Above, one of the carved and perforated reindeer antlers of the Magdalenians, which are sometimes described as bâtons de commandement; the Eskimos used a somewhat similar tool for straightening their arrows. Left, the Venus of Willendorf, an Aurignacian carving in stone, found near Spitz, Austria. The woman’s head from the Grotte du Pape, Brassempouy, France, may be either Aurignacian or Magdalenian. The horse’s head, made of reindeer antlers, from Mas d’Azil, France, is Magdalenian. (After Osborn, 1915.)

For many years the French clung to what Hooton calls the rather chauvinistic myth that here, in the waning years of the Great Ice Age, we find a superior kind of man that was predominantly a product of the French area. Certainly he was a remarkable person in many ways. For one thing, he discovered art. He painted on the walls of his caves and carved on pieces of bone and elephant ivory pictures of mammoths, bison, and boars, and he made sculptures of fat women in stone. Also, he began to fish in the swift streams that ran off from the glaciers. He hunted reindeer and made use of their antlers as tools. For quite a time he was supposed to represent the peak of achievement by early man.

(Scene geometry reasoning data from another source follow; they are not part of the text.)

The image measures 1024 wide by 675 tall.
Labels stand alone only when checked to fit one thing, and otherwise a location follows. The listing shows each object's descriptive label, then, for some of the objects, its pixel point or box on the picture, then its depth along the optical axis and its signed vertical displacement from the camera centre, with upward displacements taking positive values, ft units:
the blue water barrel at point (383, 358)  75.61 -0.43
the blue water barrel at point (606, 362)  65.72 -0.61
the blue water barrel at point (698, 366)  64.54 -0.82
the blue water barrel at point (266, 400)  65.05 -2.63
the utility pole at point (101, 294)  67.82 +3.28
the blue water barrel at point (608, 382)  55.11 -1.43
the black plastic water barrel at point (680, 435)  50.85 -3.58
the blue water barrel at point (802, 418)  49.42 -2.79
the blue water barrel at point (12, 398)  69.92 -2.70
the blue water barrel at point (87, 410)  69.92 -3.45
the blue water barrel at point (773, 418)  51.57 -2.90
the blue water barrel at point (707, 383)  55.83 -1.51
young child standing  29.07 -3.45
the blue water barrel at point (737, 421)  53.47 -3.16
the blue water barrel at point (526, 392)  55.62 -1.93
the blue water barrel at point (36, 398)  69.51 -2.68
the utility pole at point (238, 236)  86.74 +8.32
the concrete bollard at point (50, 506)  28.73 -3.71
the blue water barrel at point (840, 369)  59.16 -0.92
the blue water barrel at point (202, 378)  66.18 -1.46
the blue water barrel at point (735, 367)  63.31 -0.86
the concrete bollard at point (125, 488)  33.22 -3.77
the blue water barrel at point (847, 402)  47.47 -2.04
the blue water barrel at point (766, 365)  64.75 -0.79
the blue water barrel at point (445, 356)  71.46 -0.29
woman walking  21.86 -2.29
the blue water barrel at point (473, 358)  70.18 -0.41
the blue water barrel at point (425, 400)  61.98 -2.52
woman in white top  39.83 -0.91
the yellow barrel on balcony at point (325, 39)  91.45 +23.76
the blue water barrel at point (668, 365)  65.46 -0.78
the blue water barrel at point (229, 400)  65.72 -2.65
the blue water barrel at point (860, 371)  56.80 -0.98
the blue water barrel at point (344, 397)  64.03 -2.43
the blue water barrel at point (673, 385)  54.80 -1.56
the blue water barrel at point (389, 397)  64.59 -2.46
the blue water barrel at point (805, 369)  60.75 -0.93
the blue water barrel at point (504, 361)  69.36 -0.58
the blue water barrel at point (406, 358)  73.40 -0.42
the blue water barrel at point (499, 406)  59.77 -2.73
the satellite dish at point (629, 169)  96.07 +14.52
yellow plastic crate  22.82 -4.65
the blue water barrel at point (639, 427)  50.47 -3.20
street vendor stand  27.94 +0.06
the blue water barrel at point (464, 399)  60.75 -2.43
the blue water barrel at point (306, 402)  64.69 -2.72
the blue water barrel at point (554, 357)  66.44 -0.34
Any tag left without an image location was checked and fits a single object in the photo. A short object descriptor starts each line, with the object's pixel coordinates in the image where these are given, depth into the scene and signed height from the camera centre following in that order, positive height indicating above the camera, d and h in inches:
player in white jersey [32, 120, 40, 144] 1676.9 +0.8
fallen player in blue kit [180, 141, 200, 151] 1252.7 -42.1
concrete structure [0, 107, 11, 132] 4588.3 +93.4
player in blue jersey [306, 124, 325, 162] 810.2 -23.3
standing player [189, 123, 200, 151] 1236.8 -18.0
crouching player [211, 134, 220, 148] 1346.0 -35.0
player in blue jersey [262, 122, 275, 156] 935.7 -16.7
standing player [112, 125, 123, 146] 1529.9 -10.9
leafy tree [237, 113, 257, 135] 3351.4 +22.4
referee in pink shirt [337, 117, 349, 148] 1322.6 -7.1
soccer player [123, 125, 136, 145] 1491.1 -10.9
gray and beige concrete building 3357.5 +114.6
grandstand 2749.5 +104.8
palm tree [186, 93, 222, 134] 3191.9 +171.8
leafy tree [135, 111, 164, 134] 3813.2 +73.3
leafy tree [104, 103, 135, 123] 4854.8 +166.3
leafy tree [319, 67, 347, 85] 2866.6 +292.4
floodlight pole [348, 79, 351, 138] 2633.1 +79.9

Before long, however, the Cro-Magnon became only a factor in a broader culture, described as the Aurignacian, and soon the Aurignacian suffered from scientific fission. Through this whole period and, indeed, until the end of the Old Stone Age, new tools in the form of blades, chisellike burins, and implements of reindeer bone make their appearance; but they vary in shape and in the time of their emergence. Some of these tools divide what was formerly called the Aurignacian into three parts: the Châtelperron, the Middle Aurignacian, and the Gravettian. The Châtelperron people developed a narrow, curved blade out of a tool vaguely Mousterian. The Middle Aurignacians appeared as invaders with thin blades and scrapers notched or narrowed halfway along each side. Finally, a people who had hunted mammoths in southern Russia—the Gravettians—turned up in France as the inventors of a thin, narrow, and straight blade made by carefully detaching sliver after sliver from a well shaped core of flint. Sometimes one edge was blunted to make it handier to use; occasionally the point of a blade or other tool was chipped off diagonally to produce a chisellike engraving tool. Another type of tool, the Font Robert point with a stem, also appeared (see illustration, [page 101]).

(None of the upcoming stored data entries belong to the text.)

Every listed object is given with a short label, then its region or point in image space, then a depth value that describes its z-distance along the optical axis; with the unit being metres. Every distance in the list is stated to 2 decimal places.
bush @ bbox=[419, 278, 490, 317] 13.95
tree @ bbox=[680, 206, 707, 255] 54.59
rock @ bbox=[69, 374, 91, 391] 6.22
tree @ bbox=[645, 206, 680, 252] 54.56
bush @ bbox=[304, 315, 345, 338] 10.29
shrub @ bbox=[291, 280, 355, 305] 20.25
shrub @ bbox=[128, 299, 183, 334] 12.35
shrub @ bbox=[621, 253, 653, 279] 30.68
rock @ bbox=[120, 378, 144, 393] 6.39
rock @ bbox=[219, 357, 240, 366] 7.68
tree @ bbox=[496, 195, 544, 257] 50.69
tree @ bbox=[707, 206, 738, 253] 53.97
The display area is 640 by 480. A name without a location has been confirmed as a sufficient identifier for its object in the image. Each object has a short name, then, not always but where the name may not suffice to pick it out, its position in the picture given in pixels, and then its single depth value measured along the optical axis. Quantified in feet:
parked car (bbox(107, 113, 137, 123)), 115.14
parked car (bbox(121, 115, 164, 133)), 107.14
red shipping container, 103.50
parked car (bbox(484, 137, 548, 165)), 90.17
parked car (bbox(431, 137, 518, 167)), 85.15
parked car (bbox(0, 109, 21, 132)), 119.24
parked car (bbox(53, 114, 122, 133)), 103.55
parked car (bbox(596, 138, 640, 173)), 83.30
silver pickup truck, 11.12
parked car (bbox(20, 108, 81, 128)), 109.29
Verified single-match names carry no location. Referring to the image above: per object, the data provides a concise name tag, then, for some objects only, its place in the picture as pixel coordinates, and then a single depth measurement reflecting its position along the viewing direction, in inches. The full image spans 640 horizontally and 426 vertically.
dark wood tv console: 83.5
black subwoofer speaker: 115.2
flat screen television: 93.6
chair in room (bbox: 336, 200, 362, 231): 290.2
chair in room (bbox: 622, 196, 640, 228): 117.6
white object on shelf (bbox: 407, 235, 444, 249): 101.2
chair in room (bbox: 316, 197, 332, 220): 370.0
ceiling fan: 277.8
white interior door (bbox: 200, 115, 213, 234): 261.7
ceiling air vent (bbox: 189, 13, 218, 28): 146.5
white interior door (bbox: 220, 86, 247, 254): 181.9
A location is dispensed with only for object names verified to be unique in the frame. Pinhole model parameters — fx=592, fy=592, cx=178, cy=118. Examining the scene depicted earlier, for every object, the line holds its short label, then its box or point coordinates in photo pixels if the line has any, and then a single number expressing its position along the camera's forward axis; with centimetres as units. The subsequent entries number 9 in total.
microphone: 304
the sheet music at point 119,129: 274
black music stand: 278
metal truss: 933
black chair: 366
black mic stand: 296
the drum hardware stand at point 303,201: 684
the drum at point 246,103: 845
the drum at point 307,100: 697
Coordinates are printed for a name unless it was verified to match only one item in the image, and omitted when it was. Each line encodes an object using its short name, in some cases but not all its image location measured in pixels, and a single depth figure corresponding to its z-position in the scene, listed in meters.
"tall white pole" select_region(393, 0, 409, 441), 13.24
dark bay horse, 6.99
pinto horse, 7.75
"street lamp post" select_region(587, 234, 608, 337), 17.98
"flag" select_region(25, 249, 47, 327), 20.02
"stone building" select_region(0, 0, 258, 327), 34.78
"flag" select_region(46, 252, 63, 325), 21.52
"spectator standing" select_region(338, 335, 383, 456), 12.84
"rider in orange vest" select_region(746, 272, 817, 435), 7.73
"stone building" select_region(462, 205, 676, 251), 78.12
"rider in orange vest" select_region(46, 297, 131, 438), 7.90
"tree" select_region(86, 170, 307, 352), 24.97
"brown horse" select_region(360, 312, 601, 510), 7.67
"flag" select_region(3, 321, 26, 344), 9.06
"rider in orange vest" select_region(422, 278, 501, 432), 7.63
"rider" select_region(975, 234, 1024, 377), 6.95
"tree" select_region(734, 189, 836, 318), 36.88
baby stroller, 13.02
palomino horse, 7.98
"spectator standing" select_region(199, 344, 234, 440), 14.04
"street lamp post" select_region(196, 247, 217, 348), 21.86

How blades were split off a core. The technique was perfected by the Gravettians, an Aurignacian people, and was practiced by the Aztecs of Mexico. (After Evans, 1872.)

Henry Fairfield Osborn once dated the European advent of the Aurignacians at about 27,000 years ago, Nelson at 20,000, Mather at 15,000.[22] Zeuner, however, believes they flourished from about 100,000 until 75,000 years ago.[23] Dating the last of the glaciers was the key to this dispute. Radiocarbon dates now suggest that the Aurignacian period survived in Europe and the Near East until 18,000 to 34,000 years ago.[24] Its beginnings may well extend beyond the range of this method.

Upper Paleolithic tools from long flakes taken off cores after the manner shown on [page 100]. The burin, or graver, at the upper left is probably Upper Aurignacian, though commoner in the Magdalenian culture. The others are usually called blades. (The burin, after Burkitt, 1933; the blades, after MacCurdy, 1924.)

The Aurignacians are a variegated lot, which argues further for subdividing them. One specimen, the tall, high-domed Cro-Magnon, is variously credited with producing the modern European man, the Eskimo, and even the Indian of America. Another specimen, the Grimaldi from the Riviera, is distinctly Negroid. Another—from hints in several places—seems to be Mongoloid. Apparently, the Aurignacians were almost variegated enough to have peopled the modern world. But almost as much could be said for the inhabitants of an upper level in the Choukoutien Cave near Peking. There, in one spot, they divide nicely into Negroid, Eskimoid, and Melanesoid.